Self-Sustainable Metasurface-Assisted mmWave Indoor Communication System

TL;DR

This paper proposes a self-sustainable metasurface system for indoor mmWave communication that balances performance, coverage, and operating costs, using an optimization algorithm to enhance data rates.

Contribution

It introduces a novel self-sustainable metasurface design and a joint optimization algorithm for indoor mmWave systems, addressing cost and reconfigurability challenges.

Findings

SSMs outperform SMS in small environments with tight budgets.

The proposed algorithm effectively maximizes minimum data rate.

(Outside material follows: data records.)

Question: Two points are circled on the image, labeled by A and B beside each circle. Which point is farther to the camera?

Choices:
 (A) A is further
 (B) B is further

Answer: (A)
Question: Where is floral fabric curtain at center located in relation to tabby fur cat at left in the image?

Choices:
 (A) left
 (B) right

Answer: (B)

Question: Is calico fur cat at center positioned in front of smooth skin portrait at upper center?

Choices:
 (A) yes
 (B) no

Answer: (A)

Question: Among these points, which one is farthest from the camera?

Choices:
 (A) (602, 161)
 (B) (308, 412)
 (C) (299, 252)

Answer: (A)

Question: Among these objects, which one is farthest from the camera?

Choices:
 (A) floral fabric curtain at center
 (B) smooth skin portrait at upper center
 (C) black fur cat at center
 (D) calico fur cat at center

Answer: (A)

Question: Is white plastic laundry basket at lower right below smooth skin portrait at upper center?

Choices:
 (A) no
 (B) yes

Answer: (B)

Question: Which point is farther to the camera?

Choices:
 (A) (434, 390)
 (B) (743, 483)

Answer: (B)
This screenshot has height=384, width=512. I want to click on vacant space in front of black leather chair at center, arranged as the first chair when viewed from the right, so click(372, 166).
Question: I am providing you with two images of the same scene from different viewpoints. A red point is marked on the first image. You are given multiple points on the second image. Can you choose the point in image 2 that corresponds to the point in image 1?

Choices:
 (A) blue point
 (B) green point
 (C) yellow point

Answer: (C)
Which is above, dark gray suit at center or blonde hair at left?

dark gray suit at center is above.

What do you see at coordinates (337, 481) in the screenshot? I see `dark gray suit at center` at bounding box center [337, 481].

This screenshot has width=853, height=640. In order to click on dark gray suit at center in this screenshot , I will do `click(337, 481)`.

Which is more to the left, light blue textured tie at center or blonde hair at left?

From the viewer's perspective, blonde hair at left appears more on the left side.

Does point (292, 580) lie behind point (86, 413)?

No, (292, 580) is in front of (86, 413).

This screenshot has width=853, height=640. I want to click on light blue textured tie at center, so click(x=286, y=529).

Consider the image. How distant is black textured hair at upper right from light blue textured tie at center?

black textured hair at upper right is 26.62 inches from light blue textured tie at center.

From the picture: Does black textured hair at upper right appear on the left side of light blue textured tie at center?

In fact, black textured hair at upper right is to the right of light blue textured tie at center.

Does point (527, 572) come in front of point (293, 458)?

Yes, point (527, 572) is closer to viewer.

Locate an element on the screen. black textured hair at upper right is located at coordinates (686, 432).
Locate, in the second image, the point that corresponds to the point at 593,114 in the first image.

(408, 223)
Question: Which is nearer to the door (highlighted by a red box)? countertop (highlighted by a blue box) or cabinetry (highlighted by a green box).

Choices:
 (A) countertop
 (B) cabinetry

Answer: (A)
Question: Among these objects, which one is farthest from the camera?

Self-sustainable metasurfaces reduce operating costs compared to RIS.

Abstract

In the design of a metasurface-assisted system for indoor environments, it is essential to take into account not only the performance gains and coverage extension provided by the metasurface but also the operating costs brought by its reconfigurability, such as powering and cabling. These costs can present challenges, particularly in indoor dense spaces (IDSs). A self-sustainable metasurface (SSM), which retains reconfigurability unlike a static metasurface (SMS), achieves a lower operating cost than a reconfigurable intelligent surface (RIS) by being self-sustainable through power harvesting. In this paper, in order to find a better trade-off between metasurface gain, coverage, and operating cost, the design and performance of an SSM-assisted indoor mmWave communication system are investigated. We first simplify the design of the SSM-assisted system by considering the use of SSMs in a preset-based manner and the formation of coverage groups by associating SSMs with the closest user equipments (UEs). We propose a two-stage iterative algorithm to maximize the minimum data rate in the system by jointly deciding the association between the UEs and the SSMs, the phase-shifts of the SSMs, and allocating time resources for each UE. The non-convexities that exist in the proposed optimization problem are tackled using the feasible point pursuit successive convex approximation method and the concave-convex procedure. To understand the best scenario for using SSM, the resulting performance is compared with that achieved with RIS and SMS. Our numerical results indicate that SSMs are best utilized in a small environment where self-sustainability is easier to achieve when the budget for operating costs is tight.